On Tue, Nov 06, 2007 at 04:20:05PM +0000, Richard Lewis wrote:
At Tue, 6 Nov 2007 15:54:35 +0000, Chris G wrote:
Are there any Python people here?
Yes, loads!
How do I do the equivalent of the C below in Python :-
while ( (str = read(file)) != NULL) { do something; }
Err, my C isn't that hot, but how do this do anything other than put all the contents of the file in str? Or does it read a line at a time in some non-obvious way?
OK, the code wasn't perfect, there need to be more parameters to read() so that it only reads a bit of the file at a time.
I can read the data OK, i.e.

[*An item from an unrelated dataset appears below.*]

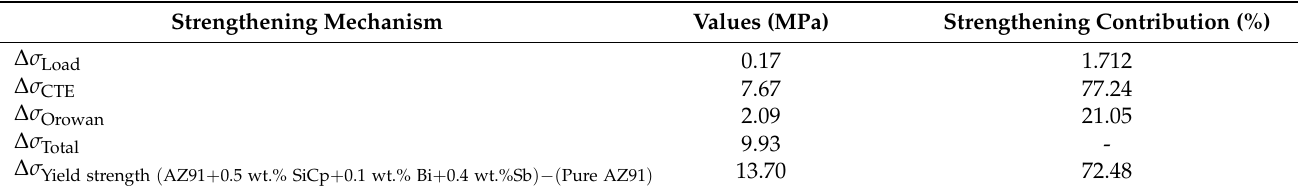
Table 8. Percentage of strengthening contribution and comparison of the yield strengths of pure AZ91 and the as-cast AZ91 + 0.5 wt.% SiCp + 1 wt.% Sb + 0.4 wt.% Sb matrix. Strengthening Mechanism Values (MPa) Strengthening Contribution (%) ∆ σ Load ∆ σ CTE ∆ σ Orowan ∆ σ Total ∆ σ Yield strength ( AZ91 + 0.5 wt.% SiCp + 0.1 wt.% Bi + 0.4 wt.%Sb ) − ( Pure AZ91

I have opened the file and I can successfully read from the file with the line:-
tagNum = tlvFile.read(3)
but I don't see how to make that part of a for/while loop that exits at the end of the file. I can't use an iterator because the file is read in variable length chunks whose length depends on context.

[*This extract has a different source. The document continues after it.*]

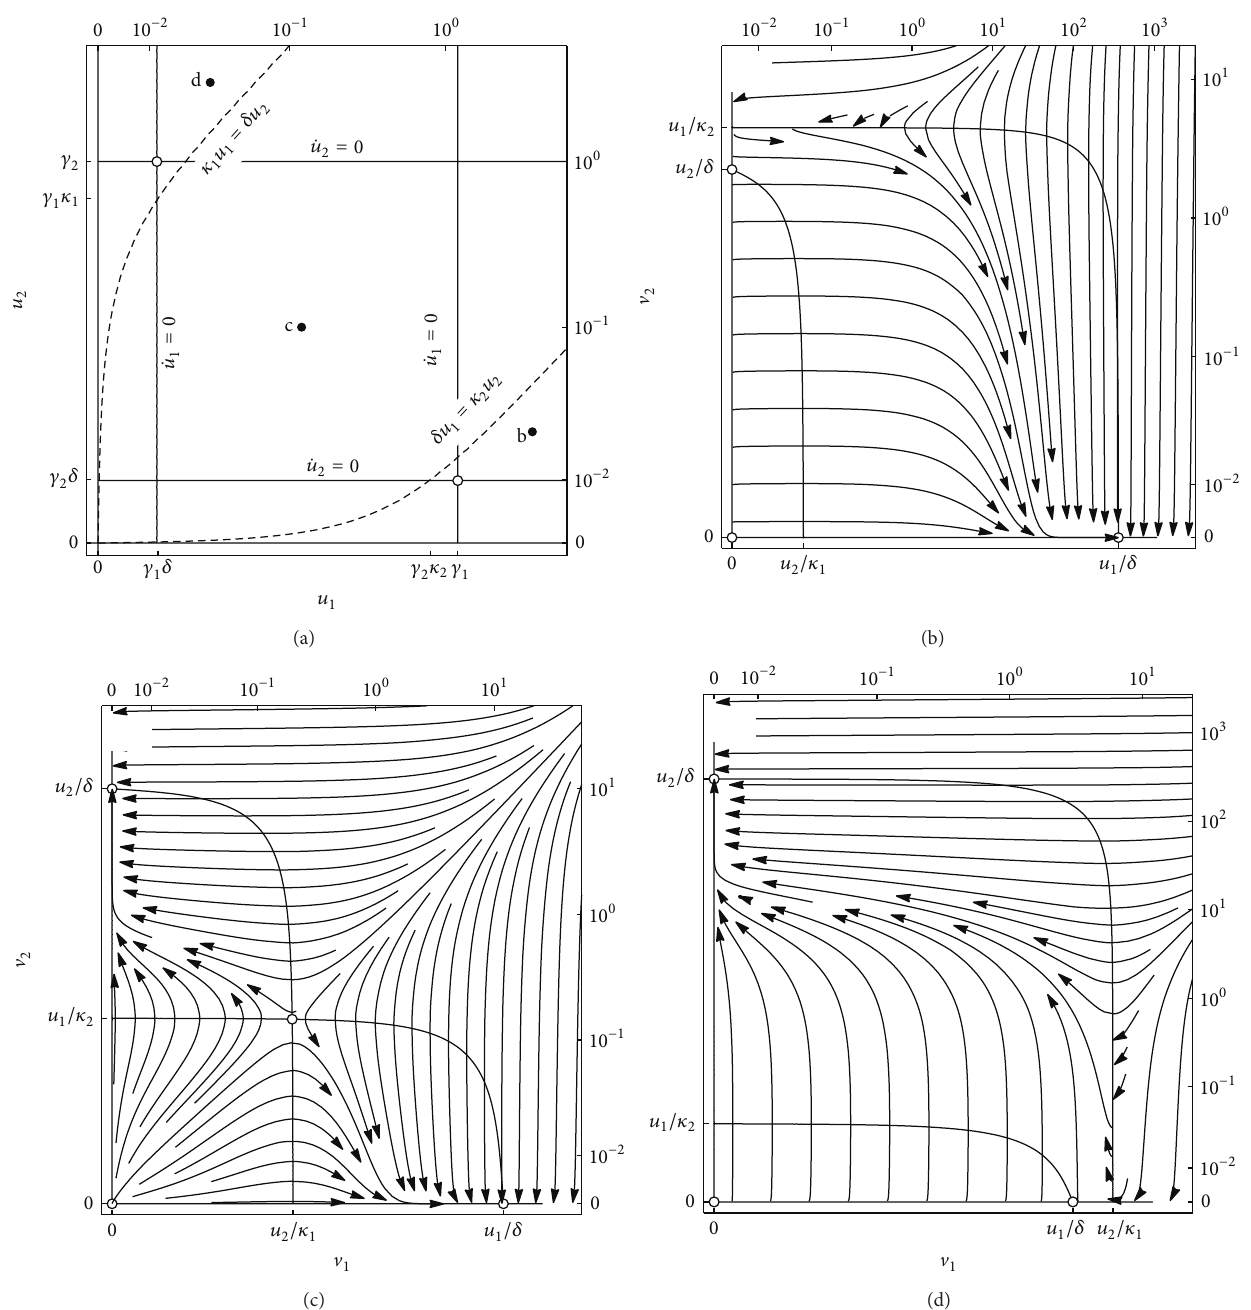
Figure 5: (a) Phase plane of the slow subsystem (43a)–(43d) sectored (by dashed lines) into stability domains of the corresponding quasi- steady states of the fast subsystem (42a)–(42c). Both boundary quasi-steady states, each corresponding to the situation when either of the two consumers completely dominates, are stable within the opening of the angle formed by the dashed lines. Lines 𝑢 1 = 𝛾 1 𝛿 and 𝑢 2 = 𝛾 2 are the respective nullclines ̇𝑢 1 = 0 and ̇𝑢 2 = 0 of the piecewise subsystem (47a)-(47b). Lines 𝑢 1 = 𝛾 1 and 𝑢 2 = 𝛾 2 𝛿 mean the same for the piecewise subsystem (52a)-(52b). Intersections of the nullclines (marked by the open circles) are equilibria of the associated piecewise slow subsystems, and they must lie outside the above-mentioned opening to allow for the relaxation oscillations. (b), (c), and (d) are the respective phase portraits of the fast subsystem (42a)–(42c) generated by points “b,” “c,” and “d” in the slow phase plane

You should have a look at:
http://docs.python.org/lib/bltin-file-objects.html
If you /really/ want to read in chunks of three bytes, you could do this:
chunk = tlvFile.read(3) while chunk != "": print chunk chunk = tlvFile.read(3)
That's what I was trying to avoid, those two reads.
Otherwise, why not just read lines and use the free iterator:
for line in tlvFile.readlines(): print line
Because the file doesn't have lines, it's just a stream of bytes.